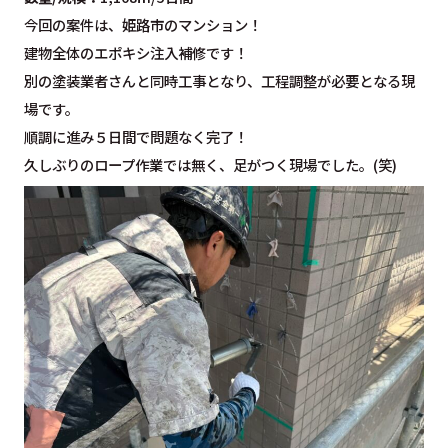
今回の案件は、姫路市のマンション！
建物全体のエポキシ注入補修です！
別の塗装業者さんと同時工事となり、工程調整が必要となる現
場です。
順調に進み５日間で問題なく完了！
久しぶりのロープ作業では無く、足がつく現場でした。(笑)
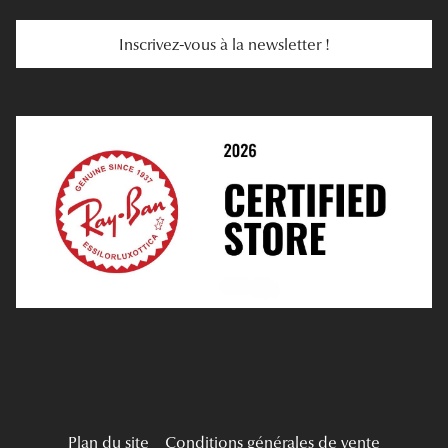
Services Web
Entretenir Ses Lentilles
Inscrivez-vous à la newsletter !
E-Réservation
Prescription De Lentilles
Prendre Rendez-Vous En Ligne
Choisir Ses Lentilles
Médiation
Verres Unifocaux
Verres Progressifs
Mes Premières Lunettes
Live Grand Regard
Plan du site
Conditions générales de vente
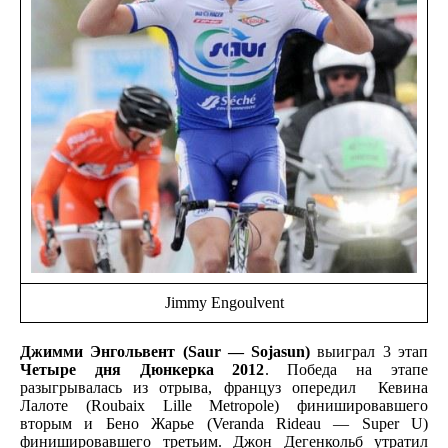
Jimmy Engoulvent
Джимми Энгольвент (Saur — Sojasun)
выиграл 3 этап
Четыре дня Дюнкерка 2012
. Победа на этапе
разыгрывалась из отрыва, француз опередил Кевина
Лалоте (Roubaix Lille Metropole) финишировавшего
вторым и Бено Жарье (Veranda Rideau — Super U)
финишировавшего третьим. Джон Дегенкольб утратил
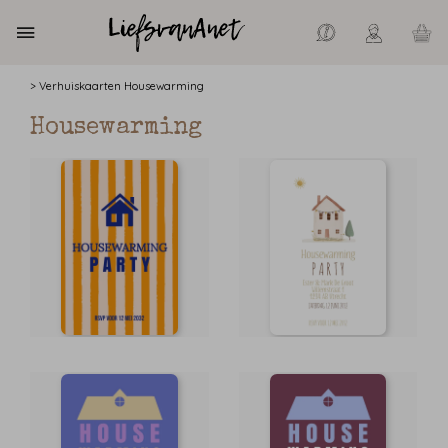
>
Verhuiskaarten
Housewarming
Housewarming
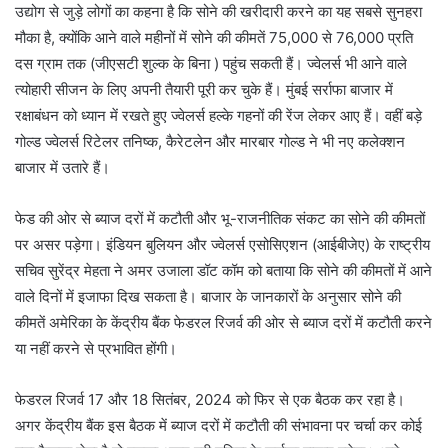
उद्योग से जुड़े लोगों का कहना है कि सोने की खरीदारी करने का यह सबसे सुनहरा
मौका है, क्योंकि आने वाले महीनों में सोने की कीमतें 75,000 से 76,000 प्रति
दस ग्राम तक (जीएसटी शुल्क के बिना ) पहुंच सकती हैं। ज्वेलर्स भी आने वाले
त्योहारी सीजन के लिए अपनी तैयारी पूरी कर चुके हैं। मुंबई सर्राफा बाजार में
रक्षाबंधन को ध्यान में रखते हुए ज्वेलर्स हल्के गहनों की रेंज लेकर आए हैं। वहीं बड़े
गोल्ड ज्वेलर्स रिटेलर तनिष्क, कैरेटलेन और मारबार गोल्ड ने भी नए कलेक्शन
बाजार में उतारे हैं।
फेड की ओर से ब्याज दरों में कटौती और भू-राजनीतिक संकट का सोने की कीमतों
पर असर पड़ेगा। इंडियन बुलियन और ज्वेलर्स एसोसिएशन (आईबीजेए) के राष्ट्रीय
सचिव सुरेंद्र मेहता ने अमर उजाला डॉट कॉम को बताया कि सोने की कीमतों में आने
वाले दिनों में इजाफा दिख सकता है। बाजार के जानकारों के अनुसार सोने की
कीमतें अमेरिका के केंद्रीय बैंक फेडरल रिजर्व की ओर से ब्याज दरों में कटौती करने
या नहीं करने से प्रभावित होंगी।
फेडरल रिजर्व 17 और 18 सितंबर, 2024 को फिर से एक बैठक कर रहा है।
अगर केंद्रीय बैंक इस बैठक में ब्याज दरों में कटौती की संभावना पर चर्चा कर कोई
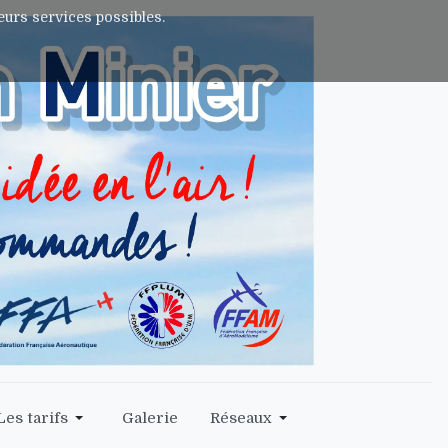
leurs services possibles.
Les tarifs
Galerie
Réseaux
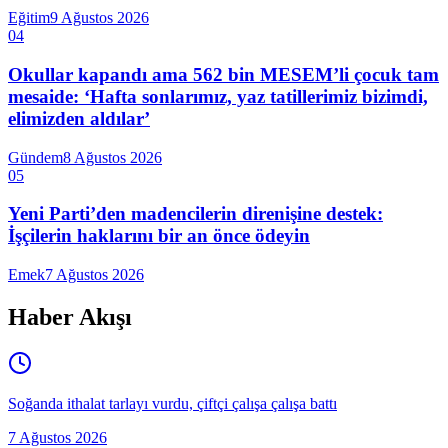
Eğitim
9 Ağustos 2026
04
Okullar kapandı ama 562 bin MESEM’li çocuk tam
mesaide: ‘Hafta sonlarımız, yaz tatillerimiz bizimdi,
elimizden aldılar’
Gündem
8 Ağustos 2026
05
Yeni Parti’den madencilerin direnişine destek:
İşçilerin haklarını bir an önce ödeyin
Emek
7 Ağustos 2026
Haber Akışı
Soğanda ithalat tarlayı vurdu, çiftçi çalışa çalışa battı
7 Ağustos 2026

★ ★ ★ ★

Description of the task:
Copy all lines from the material that include "финишировавшего".

The answer:
Лалоте (Roubaix Lille Metropole) финишировавшего
финишировавшего третьим. Джон Дегенкольб утратил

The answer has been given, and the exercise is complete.